Paul Graham, Co-Founder of Viaweb and the Y Combinator seed capital firm, asked startup founders what was most surprising about startup life. Most founders said they should have paid more attention to picking a co-founder based on “character and commitment, not ability,” and should have spent more time fostering the relationship they had with their co-founder.
“Several people used the word ‘married.’ It’s a far more intense relationship than you usually see between coworkers – partly because the stresses are so much greater, and partly because at first the founders are the whole company,” says Graham.
The CEO and CTO are often a startup’s co-founders, and this relationship is often one of biggest sources of internal conflict. Here at Letzgro, we specialize in these types of relationships and help connect startup CTOs and CEOs through our engineering incubator. Here are some tips to build a CEO and CTO relationship that can withstand the ups and downs of startup life.
Do You Need Two Founders?
You may be asking yourself: if CEO-CTO relationships are the source of so much headache, why have two founders at all? There are different schools of thought on this, and some people believe that splitting responsibility 50-50 between two parties can create unnecessary instability for a startup. Some people believe multiple founders with an uneven equity structure is the best way to go. In his 18 Mistakes That Kill Startups, Paul Graham says, “Even if you could do all the work yourself, you need colleagues to brainstorm with, to talk you out of stupid decisions, and to cheer you up when things go wrong.”

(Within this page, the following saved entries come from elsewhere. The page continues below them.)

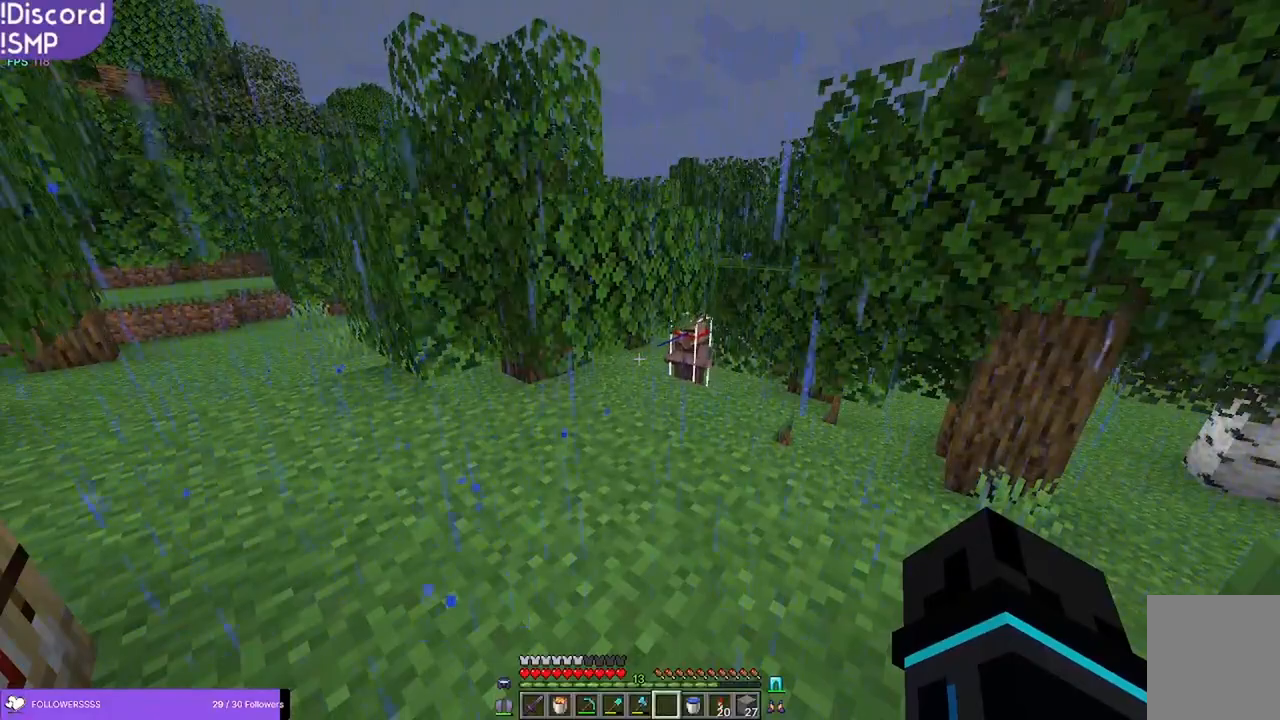
{"keys": [], "mouse": [], "events": []}
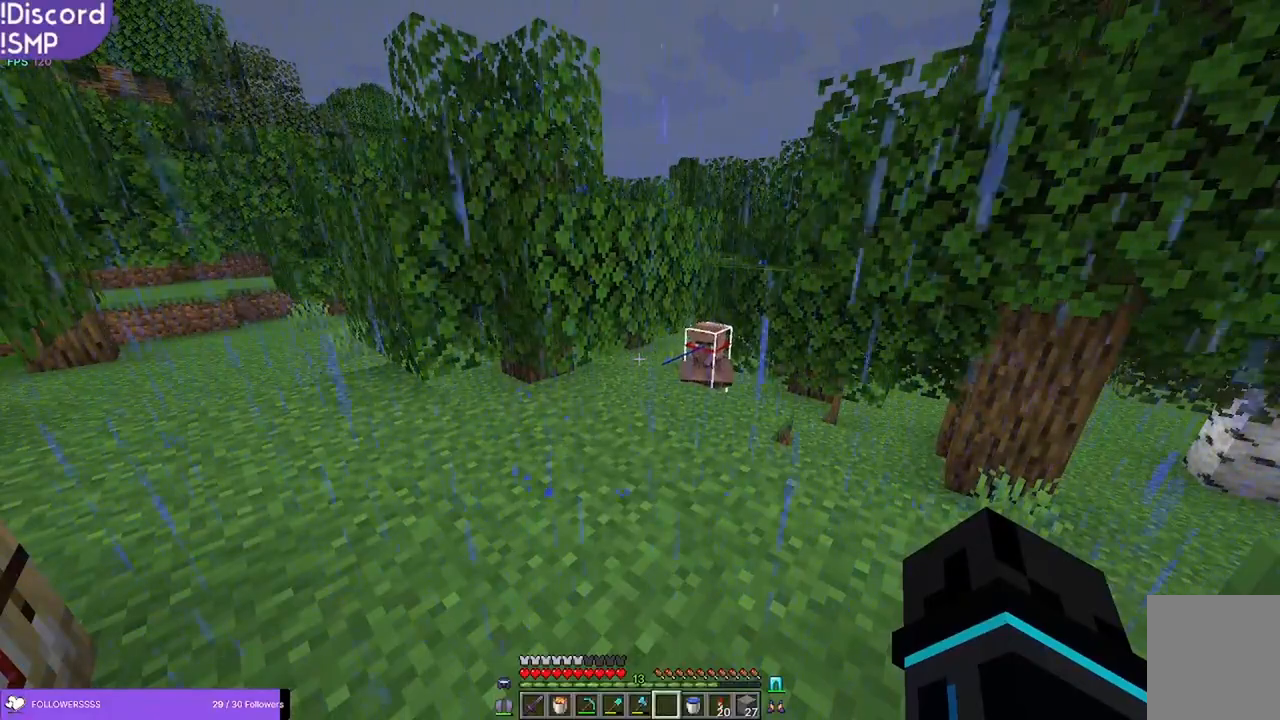
{"keys": [], "mouse": [], "events": []}
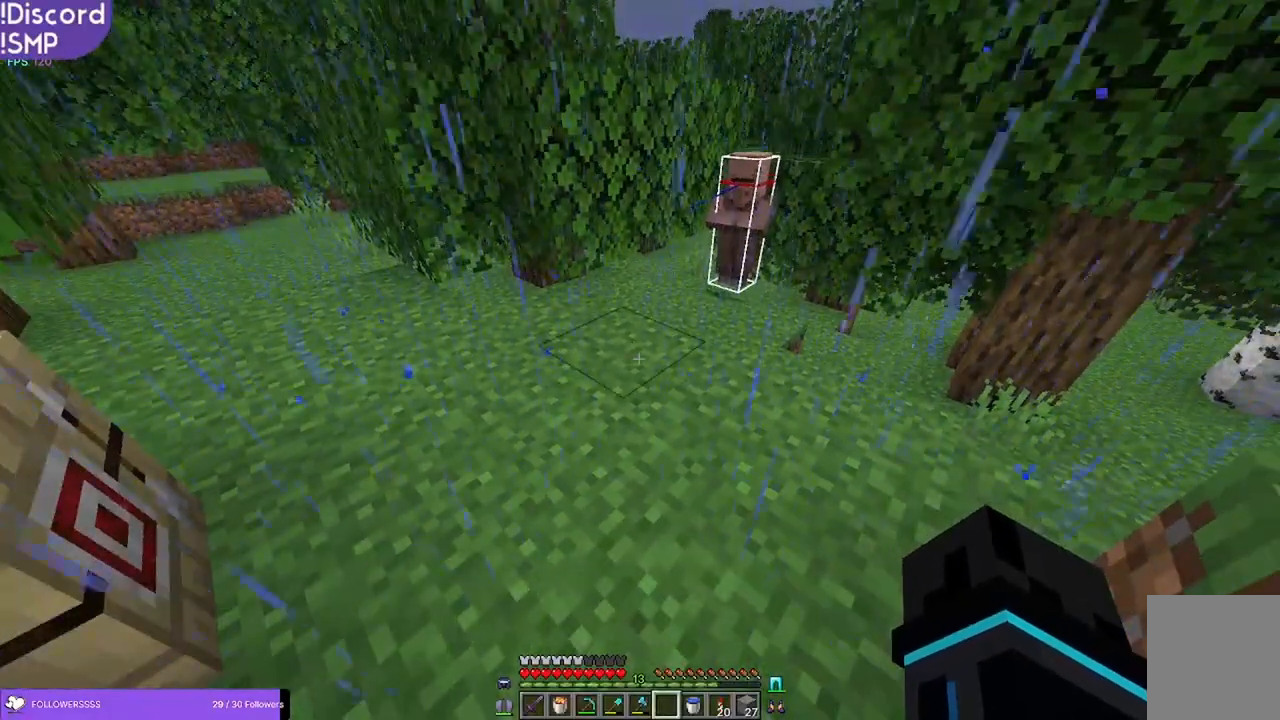
{"keys": [], "mouse": [], "events": []}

The CTO is a crucial piece of the tech startup puzzle, and can, in fact, help CEOs and other founders be more successful in their roles.
What Does a CTO Do?
The most elemental role of the CTO is to make product development decisions that are aligned with the startup’s business objectives and resources. They set the tech budget, decide what platforms and languages to use, and provide technical options so the founding team can make informed decisions. Many CTOs are not natural people managers, but managing what technologies are built is only part of the job – they also need to define the process used and monitor the development team to ensure the final product aligns with the business objectives.
The CTO will rarely act as a salesperson, but they will be the tech spokesperson to help investors and clients “understand the tech better.”
What does a CEO Do?
The CEO is at the helm of the ship, and they guide the strategy and vision that moves the company forward. They have the important job of managing startup capital, whether is comes from clients, investors, grants or other sources. Another large part of their role is building a culture and team dynamics, which includes hiring and firing senior execs.
How should the CTO work and collaborate with the CEO?
Like Graham mentioned, the CEO-CTO relationship can become strained when times are tough and it needs to be nurtured like any relationship. Both parties need to rely on each other’s unique expertise to come to informed conclusions that consider the “big picture.” Many CTOs and CEOs will come from completely different backgrounds, and finding the middle ground can be tough. A TechCrunch article about resolving co-founder disputes says that trust and empathy can go a long way; put yourself in the others shoes and ask yourself why they believe this is the best course of action. Trust and respect your co-founder’s knowledge, even if you disagree. And you will disagree – conflict is healthy and shows you both have passion.